- WORK TO COMPLETE
Where an image appears, leave it out; otherwise repeat the data exactly.

- GIVEN DATA
-------------------------

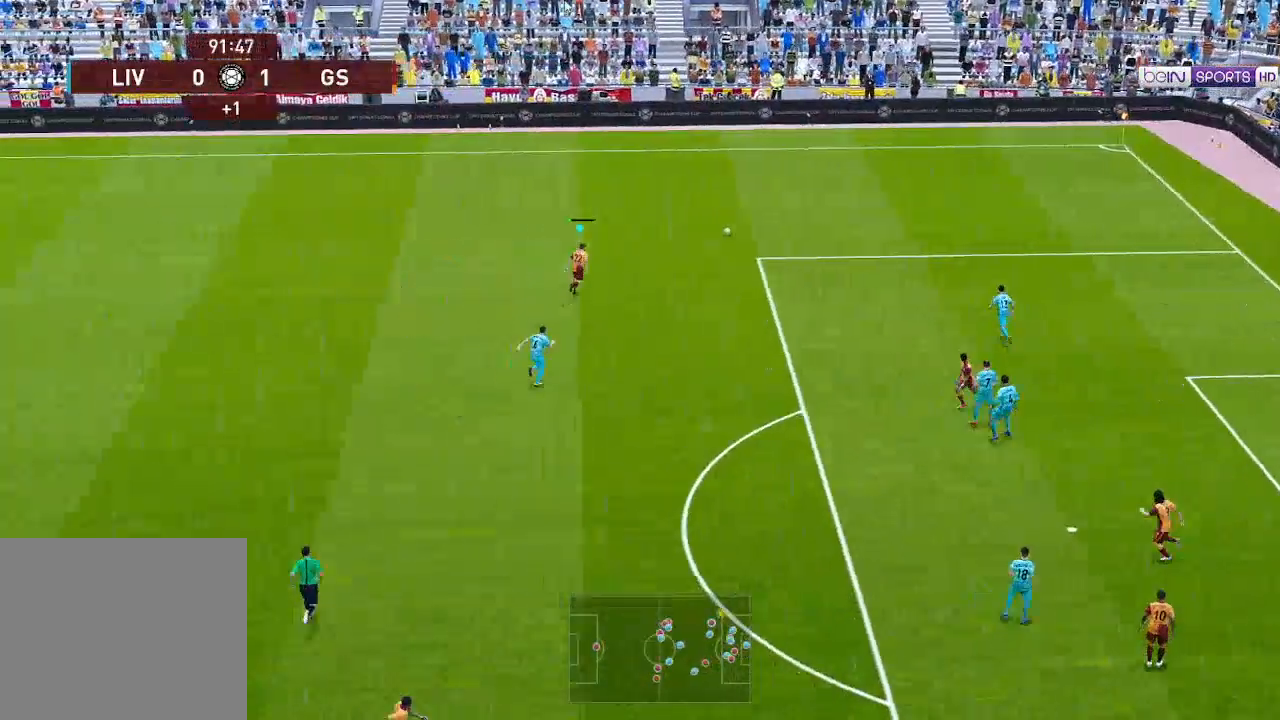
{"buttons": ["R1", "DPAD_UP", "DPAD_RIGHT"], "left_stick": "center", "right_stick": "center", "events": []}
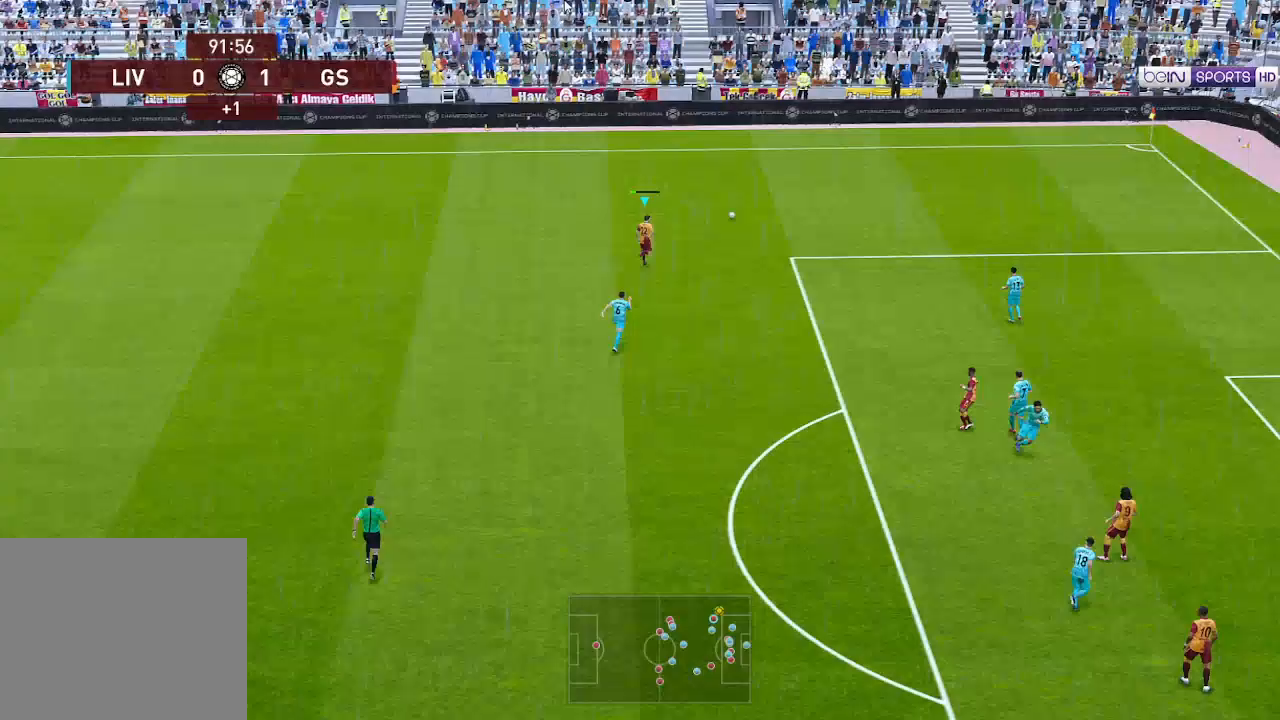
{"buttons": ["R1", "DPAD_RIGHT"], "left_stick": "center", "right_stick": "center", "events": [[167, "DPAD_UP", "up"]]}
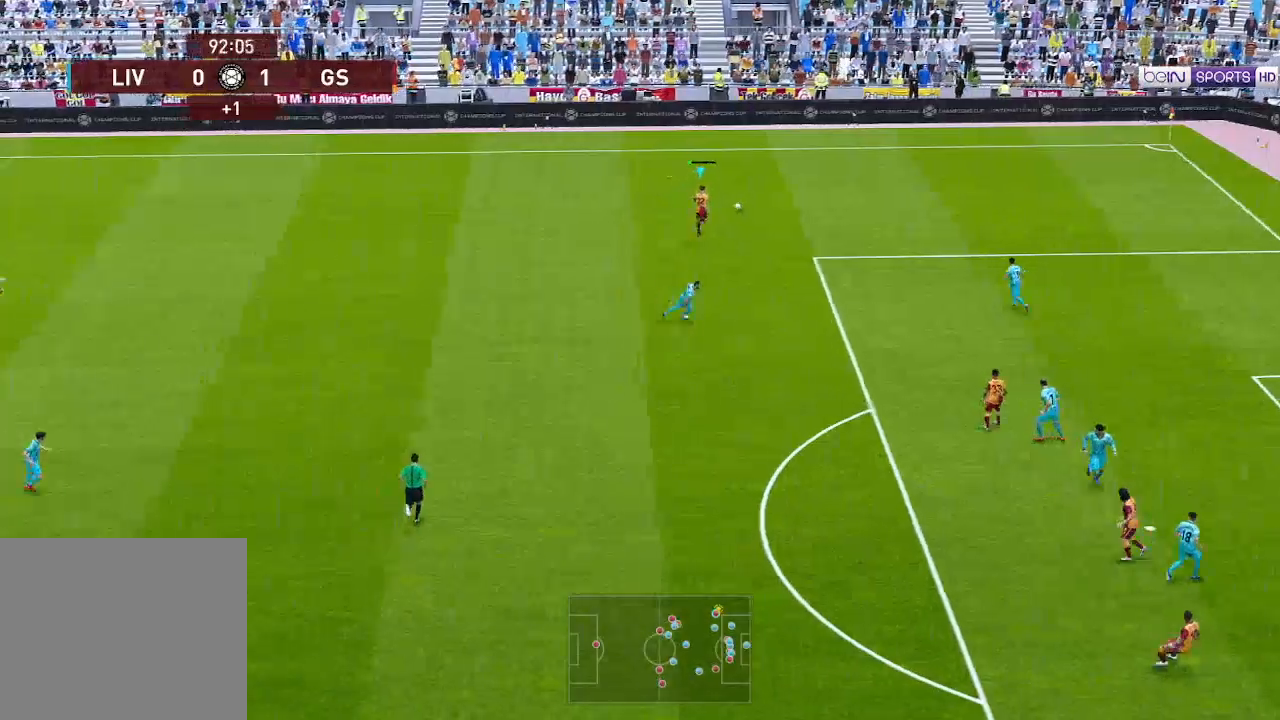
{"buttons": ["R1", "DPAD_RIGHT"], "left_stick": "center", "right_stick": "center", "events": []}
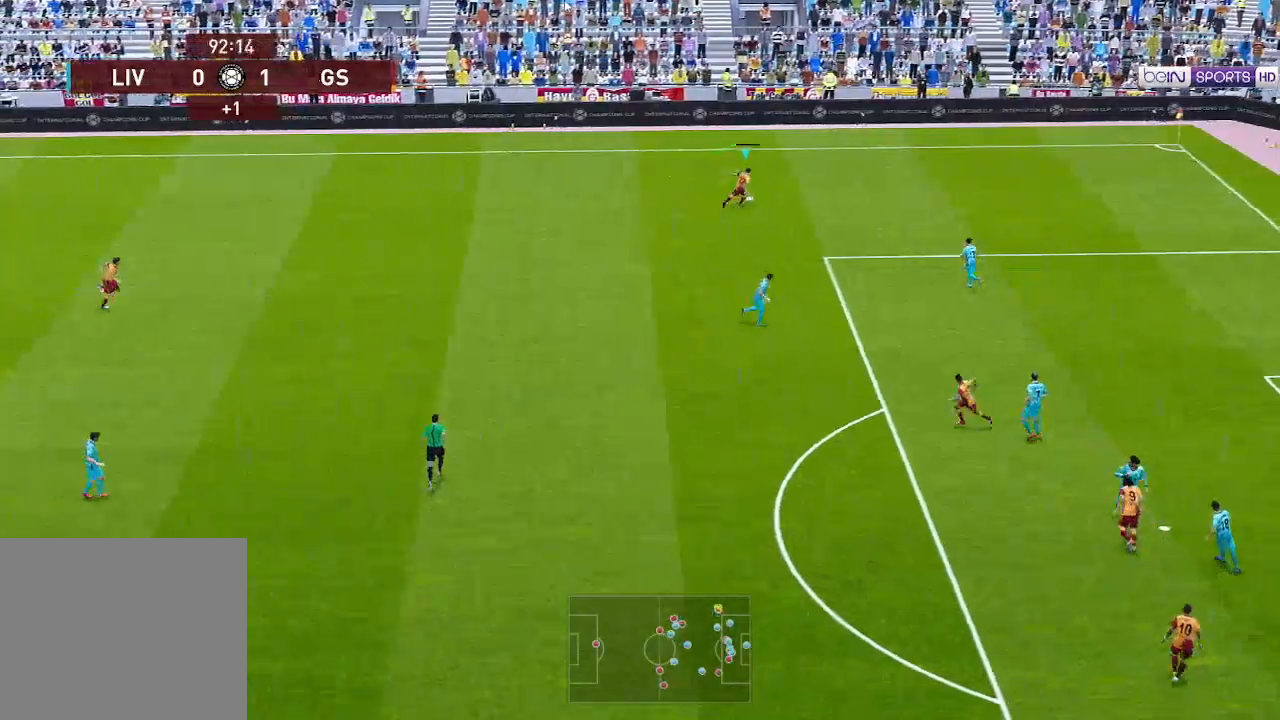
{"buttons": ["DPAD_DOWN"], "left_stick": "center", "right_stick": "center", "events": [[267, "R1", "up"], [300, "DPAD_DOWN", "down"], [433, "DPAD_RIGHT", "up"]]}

-------------------------

- WRITTEN ANSWER
{"buttons": ["R1", "DPAD_UP", "DPAD_RIGHT"], "left_stick": "center", "right_stick": "center", "events": []}
{"buttons": ["R1", "DPAD_RIGHT"], "left_stick": "center", "right_stick": "center", "events": [[167, "DPAD_UP", "up"]]}
{"buttons": ["R1", "DPAD_RIGHT"], "left_stick": "center", "right_stick": "center", "events": []}
{"buttons": ["DPAD_DOWN"], "left_stick": "center", "right_stick": "center", "events": [[267, "R1", "up"], [300, "DPAD_DOWN", "down"], [433, "DPAD_RIGHT", "up"]]}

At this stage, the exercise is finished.